La maternelle de mon fils, fréquentée par environ 150 enfants et comptant près de 15 employés, a effectué plusieurs ajustements relatifs à la sécurité pendant ces trois semaines, entre autres, élever les murs à 2 mètres autour de l'école et ajouter des fils  barbelés. Trois employés supplémentaires ont été assignés pour accompagner les enfants de l'entrée principale aux voitures des parents. L'entrée principale elle-même était ouverte seulement au personnel ainsi qu’aux parents et aux enfants. Des caméras de surveillance additionnelles ont été ajoutées et, bien entendu, les frais pour la «sécurité» ont augmenté.

Les façades de la plupart des établissements d'enseignement ressemblent davantage à des prisons qu'à des lieux pour apprendre et se développer mais, hélas, il y a un prix à payer pour avoir ce sentiment de sécurité. Je me demande cependant quel message cela envoie à nos enfants et comment cela nous affecte en tant que peuple, en tant que pays et en tant qu'êtres humains.

Je me rappelle du bruit lorsque la bombe a explosé à l'Université islamique ce mois d'octobre-là. Je travaillais à l'American School adjacente à l'université. Alors que toutes les écoles du Punjab étaient fermées pendant  trois semaines,  nous étions ouverts puisque l'American School d'Islamabad ne peut envier que l'ambassade américaine d'Islamabad en matière de sécurité.

Le devant de l'école ressemble à une prison à sécurité maximale avec un mirador, des murs de 2,5 mètres de haut et des barbelés tout autour de l’immeuble. Deux gardes armés surveillent l'entrée du stationnement, et il faut passer par les détecteurs de métal pour entrer sur le terrain de l'école. Des policiers en civil patrouillent également de manière irrégulière, et des véhicules «antiterroristes» émis par le gouvernement, avec à leur bord des hommes armés, patrouillent les rues près de l'école durant les heures de pointe. La plupart des parents se sentent très en sécurité d'envoyer leurs enfants à cette école, mais je me dis parfois que, même avec toute cette sécurité, personne n'est à l'abri (comme le gouverneur Taseer).

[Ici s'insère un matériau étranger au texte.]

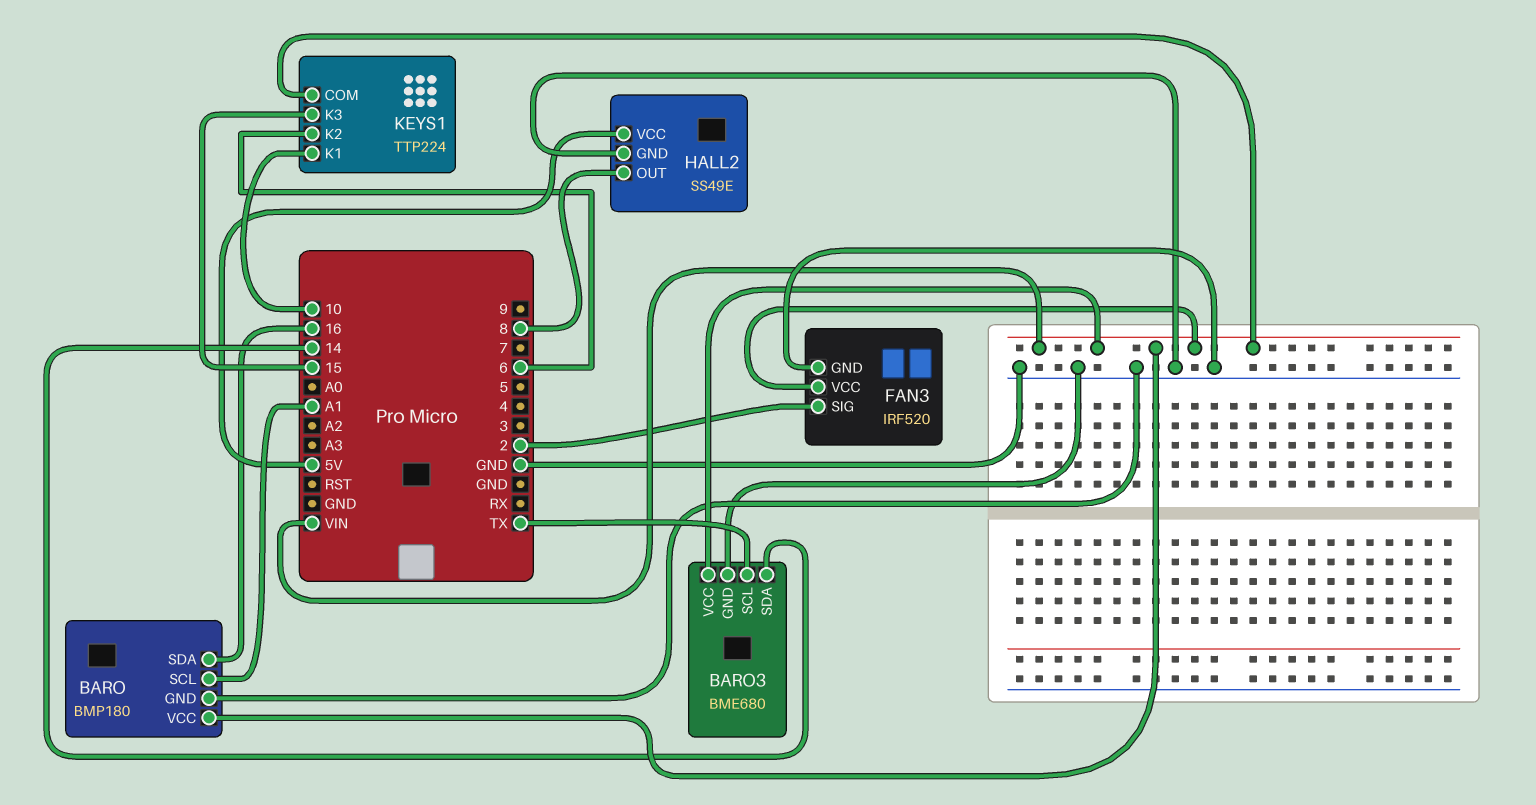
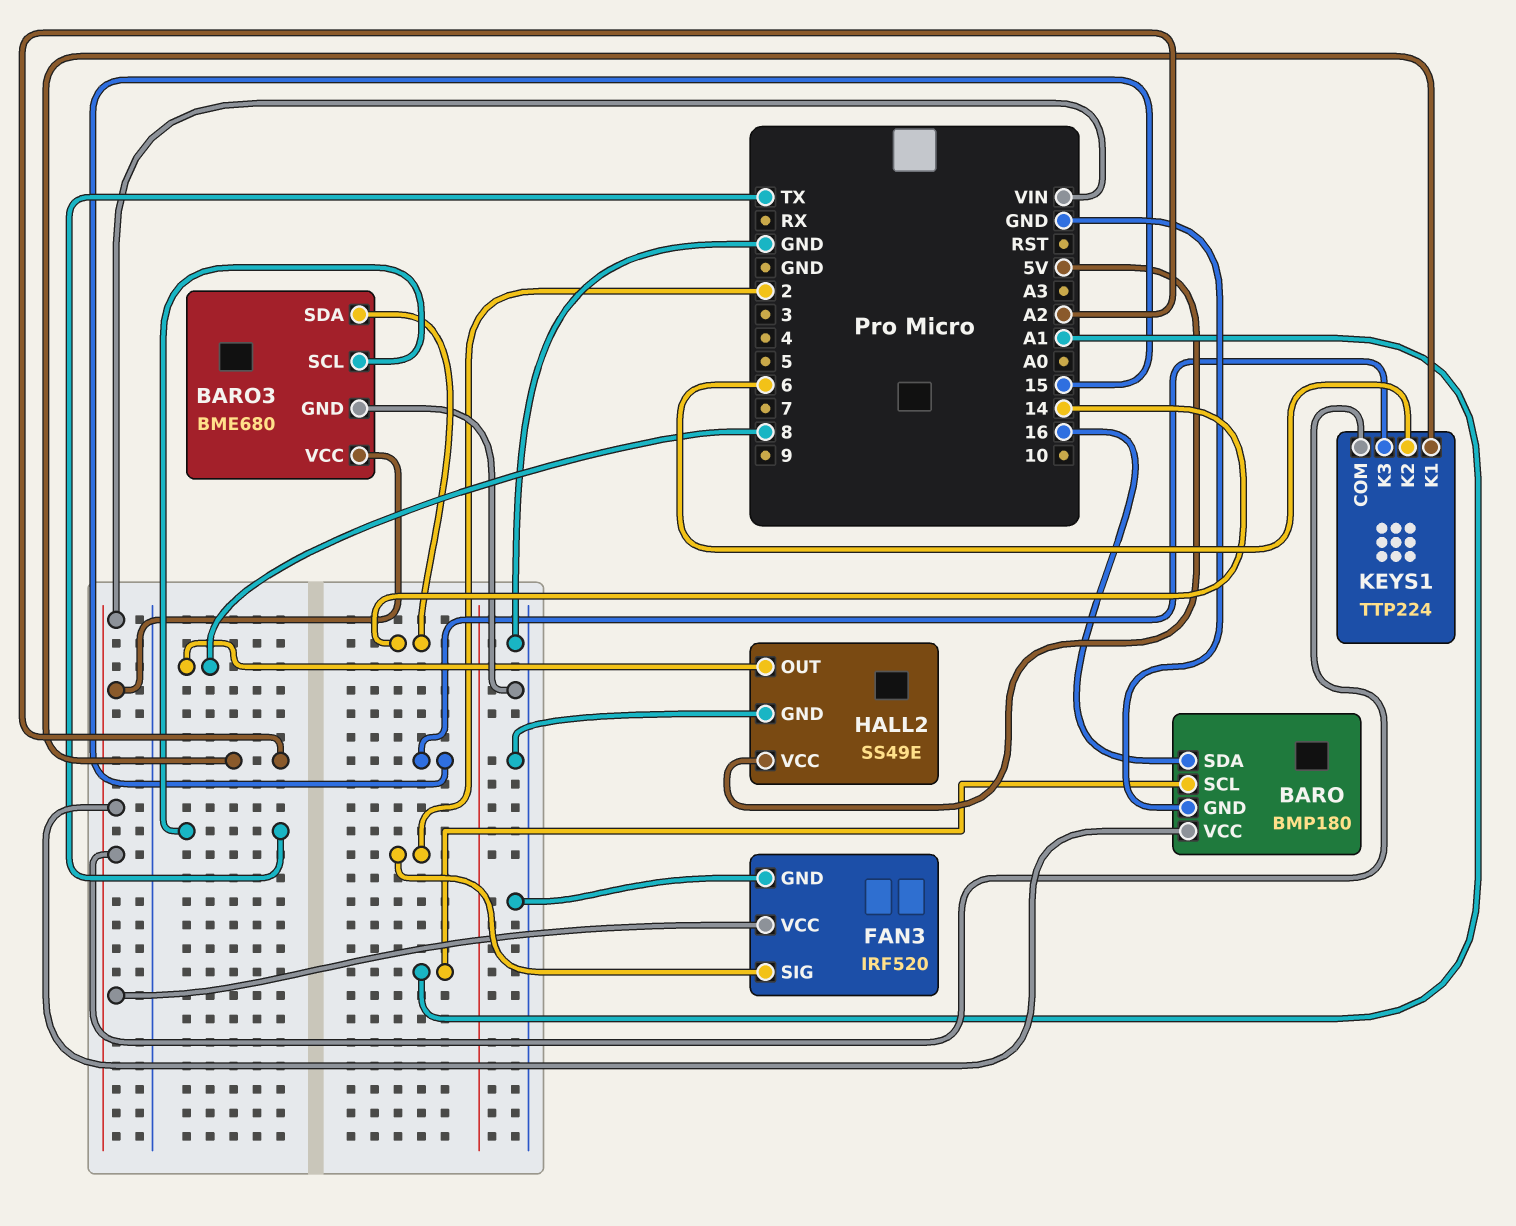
KEYS1 pin K1: 10 -> A2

Au cours de mes cinq années en tant qu’employée de l’American School, je me souviens que l’école a été fermée seulement à quelques reprises. La plus longue période a duré une semaine après l'attaque contre l'hôtel Marriott en 2008. Même si cet hôtel abritait et était fréquenté par des étrangers, la plupart des 54 personnes décédées ce jour-là étaient pakistanaises. La sécurité n'était pas très resserrée au Marriott à cette époque et personne n’aurait imaginé qu'un camion rempli d'une quantité massive d'explosifs pouvait exploser à l'extérieur. L'édifice a pris feu à la suite de l'explosion, qui a laissé un cratère de 7 mètres de profondeur à l’extérieur de l’hôtel.

En tant que parent, je ressens effectivement un sentiment de sécurité plus grand avec toutes ces mesures de «sécurité» mais, depuis la mort du gouverneur, j'ai commencé à me demander d'où vient vraiment la sécurité. Comment pouvons-nous prédire et nous préparer contre les actions de ces extrémistes désaxés? Je suis d'avis qu'un vrai sentiment de sécurité doit provenir de cette confiance en quelque chose de plus grand que soi. Bien que cela sonne très cliché, je crois que pour qu'il y ait la paix, on doit d'abord trouver la paix intérieure.